WHAT YOU ARE ASKED TO DO: According to the Hive software update, which blockchain was the peer-to-peer code originally written for?

READING TEXT:
—————

3rd update of 2022 on BlockTrades work on Hive software

in HiveDevs3 years ago (edited)

blocktrades update.png

Below are highlights of some of the Hive-related programming issues worked on by the BlockTrades team during the past month.

Hived (blockchain node software) work

We finally got around to a long-needed overhaul of the communication between the blockchain thread (this processes blocks, transactions and operations) and the peer-to-peer thread (this thread gets all that data from peer nodes in the Hive p2p network and puts it on a “write_queue” for the blockchain thread to process).

The p2p code was originally written for another blockchain (BitShares) and when it was incorporated into Steem’s code (and later Hive code), a few things were somewhat broken.

The most problematic issue was that the p2p thread employs cooperative multi-tasking (non-OS level fibers/tasks implemented in a library called “fc”) to service requests from peers in the network in a timely fashion.

Whenever a peer provides a new block or transaction, the p2p task assigned to this peer adds this new item to the blockchain’s write_queue and blocks until the blockchain signals that it has processed that new item (this task is waiting to find out if the blockchain says the new item is valid or not, so that it knows whether or not to share it with other peers). When all the code was using fc-task-aware blocking primitives (fc::promise), a new p2p task could be started as soon as the one placing the item on the queue blocked.

—————

INFORMATION SHOWN:
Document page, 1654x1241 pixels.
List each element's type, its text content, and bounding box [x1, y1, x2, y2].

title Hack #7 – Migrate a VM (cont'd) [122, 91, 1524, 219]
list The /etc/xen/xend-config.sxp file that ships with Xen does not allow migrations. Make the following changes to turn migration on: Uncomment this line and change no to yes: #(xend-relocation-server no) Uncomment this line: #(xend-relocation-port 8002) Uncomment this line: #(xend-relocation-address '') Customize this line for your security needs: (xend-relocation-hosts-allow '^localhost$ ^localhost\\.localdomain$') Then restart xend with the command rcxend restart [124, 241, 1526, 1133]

—————

EXERCISE OUTPUT: BitShares